After decades of toiling in relative obscurity, building a small but fiercely devoted readership, James Sallis, 66, may have finally made it to the big time. A major motion picture adaptation of Sallis's 2005 novella, Drive, is slated for release, close to the publication of his new novel, The Killer Is Dying (Walker). The writer/musician, best known for his literate, exquisitely crafted crime novels—the Lew Griffin detective series, the Turner trilogy, Death Will Have Your Eyes, and, of course, Drive—has created an impressive body of work over the past 40 years, with more than two dozen volumes of fiction, poetry, translation, essays, and criticism.

Asked if it feels a bit surreal at this point in his career to have his work translated into film, Sallis is philosophical: "Well, I suppose it could feel like someone's thrown all your clothes out the window–but it doesn't. Nic Refn [who won the award for Best Director at Cannes this year] has reimagined the book, breathing in the spirit of it, and breathing it back out as film. He's reached in and teased out the very heart of it."

The pulp fiction–inspired Drive is set partially in the Arizona desert, with a Hollywood stunt car driver who moonlights as a criminal wheelman. It's perhaps Sallis's most accessible novel, and his most successful in the U.S. (Sallis has a strong fan base in Europe.)

His new novel, The Killer Is Dying, is also set in Arizona—Sallis and his wife, Karyn, have lived there since 1995—in the sunburned sprawl of Phoenix. The story centers on three characters whose lives intersect in unusual ways, but who never actually meet. "They are all three, for reasons at once social, familial, and personal, sundered from society," Sallis says. Christian is a hired killer who has been sent to Phoenix to fulfill a contract, but another assassin beats him to the quarry. We soon learn that Christian, which isn't his real name, is dying from an unnamed disease and is himself being targeted. Sayles, a Phoenix detective, methodically works the case, which draws him closer and closer to Christian while Sayles's bedridden wife slowly succumbs to cancer. Then there's Jimmie, a boy of about 13 or 14, whose parents have simply abandoned him. Alone in the family house, Jimmie keeps expecting someone to notice, for the authorities to show up. When nobody does, he figures out a way to survive by selling toys on eBay. "Naturally I first imagined that their lives would intersect," Sallis says. "I mean, that's the way we do it, isn't it? But how much more interesting it would be—the stubborn writer thinks to himself as he pushes along—if they didn't meet. And how much truer to the theme. As I tell my students: reject the first three or four things that come to mind. Peel it back, go deeper."
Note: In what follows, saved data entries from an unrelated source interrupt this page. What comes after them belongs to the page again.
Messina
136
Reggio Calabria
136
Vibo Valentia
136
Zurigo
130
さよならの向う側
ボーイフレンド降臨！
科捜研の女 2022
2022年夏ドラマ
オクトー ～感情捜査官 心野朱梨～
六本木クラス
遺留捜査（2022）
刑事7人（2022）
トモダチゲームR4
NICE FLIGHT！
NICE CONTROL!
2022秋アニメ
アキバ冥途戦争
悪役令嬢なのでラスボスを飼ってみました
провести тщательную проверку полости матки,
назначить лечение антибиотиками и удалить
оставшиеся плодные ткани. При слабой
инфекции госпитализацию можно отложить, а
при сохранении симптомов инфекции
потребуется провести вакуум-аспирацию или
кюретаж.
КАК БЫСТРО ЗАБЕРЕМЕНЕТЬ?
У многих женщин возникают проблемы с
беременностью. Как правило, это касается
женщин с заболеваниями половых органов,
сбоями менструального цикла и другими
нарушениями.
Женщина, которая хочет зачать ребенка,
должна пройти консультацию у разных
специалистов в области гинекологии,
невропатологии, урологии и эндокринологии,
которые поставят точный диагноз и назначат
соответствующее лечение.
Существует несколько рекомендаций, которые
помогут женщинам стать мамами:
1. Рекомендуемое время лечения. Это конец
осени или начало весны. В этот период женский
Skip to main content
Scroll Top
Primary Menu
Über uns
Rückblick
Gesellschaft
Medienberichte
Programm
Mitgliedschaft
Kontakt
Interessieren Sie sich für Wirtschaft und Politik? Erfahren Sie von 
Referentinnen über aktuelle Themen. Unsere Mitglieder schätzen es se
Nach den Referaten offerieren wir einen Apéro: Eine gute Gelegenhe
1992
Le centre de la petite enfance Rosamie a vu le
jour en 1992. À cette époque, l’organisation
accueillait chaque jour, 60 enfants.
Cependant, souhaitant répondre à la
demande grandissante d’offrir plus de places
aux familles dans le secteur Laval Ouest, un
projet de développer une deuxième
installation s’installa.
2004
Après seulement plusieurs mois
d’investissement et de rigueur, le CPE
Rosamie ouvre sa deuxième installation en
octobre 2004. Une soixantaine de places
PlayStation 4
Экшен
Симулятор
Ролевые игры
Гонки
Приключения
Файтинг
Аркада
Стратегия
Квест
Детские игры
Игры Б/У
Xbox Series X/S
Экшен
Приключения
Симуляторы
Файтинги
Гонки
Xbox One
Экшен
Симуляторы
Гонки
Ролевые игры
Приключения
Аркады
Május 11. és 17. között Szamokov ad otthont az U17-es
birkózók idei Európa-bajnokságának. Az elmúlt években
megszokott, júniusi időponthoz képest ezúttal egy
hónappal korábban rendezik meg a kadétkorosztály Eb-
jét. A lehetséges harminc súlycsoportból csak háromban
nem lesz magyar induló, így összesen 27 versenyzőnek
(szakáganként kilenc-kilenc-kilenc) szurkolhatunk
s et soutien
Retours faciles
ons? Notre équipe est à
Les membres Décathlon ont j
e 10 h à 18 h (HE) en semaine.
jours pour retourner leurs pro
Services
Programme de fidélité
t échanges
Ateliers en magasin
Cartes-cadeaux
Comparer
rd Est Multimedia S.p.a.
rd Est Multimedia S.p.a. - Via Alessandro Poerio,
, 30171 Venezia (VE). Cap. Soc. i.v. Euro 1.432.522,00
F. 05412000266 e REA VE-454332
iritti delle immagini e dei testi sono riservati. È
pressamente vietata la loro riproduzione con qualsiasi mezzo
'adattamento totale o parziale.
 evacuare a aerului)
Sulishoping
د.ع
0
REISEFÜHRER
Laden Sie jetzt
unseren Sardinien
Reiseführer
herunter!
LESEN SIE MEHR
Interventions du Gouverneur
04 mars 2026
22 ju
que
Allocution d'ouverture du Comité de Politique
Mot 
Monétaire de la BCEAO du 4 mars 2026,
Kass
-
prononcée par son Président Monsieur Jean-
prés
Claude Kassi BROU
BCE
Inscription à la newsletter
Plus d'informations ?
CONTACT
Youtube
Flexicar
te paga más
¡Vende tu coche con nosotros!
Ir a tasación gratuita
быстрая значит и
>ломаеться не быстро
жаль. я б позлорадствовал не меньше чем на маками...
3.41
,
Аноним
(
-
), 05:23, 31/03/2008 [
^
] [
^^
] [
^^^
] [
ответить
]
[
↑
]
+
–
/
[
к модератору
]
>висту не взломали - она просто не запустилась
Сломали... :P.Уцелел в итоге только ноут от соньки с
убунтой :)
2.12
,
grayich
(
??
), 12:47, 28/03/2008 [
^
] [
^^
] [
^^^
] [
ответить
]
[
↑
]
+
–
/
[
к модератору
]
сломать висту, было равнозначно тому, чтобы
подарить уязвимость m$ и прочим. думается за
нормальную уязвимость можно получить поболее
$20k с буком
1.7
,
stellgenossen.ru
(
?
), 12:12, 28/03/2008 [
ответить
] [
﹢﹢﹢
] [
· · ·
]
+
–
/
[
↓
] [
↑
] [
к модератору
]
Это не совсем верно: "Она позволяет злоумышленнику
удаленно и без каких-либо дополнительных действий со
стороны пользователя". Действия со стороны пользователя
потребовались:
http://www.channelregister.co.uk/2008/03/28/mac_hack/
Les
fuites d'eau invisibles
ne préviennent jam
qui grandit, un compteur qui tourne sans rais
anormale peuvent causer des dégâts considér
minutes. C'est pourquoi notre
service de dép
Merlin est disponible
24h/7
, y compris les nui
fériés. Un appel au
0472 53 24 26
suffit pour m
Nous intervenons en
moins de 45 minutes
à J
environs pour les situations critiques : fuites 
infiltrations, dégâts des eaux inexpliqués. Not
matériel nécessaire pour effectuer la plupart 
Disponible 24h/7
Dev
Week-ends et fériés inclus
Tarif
Things get really interesting in The Killer Is Dying when Jimmie begins to have the same dreams that Christian is having. For Sallis, who likens his writing process to musical improvisation, this was one of the novel's big surprises: "The dreams, like everything else, were not planned. One learns to be still and listen to what the story wants to be. As I wrote into the book, I thought how it had started with a waking dream, that I might profitably carry that in-between state on into the body of the novel. Once I knew the kid was having the killer's dreams, I'd have been a fool not to use that structurally—recounting events in the killer's life, both his past and what was going on about him now, by way of Jimmie's dreams."

What's next for Sallis? He's at work on a sequel to Drive (tentatively called Driven) and continues to teach creative writing at Phoenix College. And when he's not writing, Sallis is with his band, Three-Legged Dog, playing guitar, banjo, fiddle, and other stringed instruments.■

Patrick Millikin is a freelance writer in Phoenix, Ariz.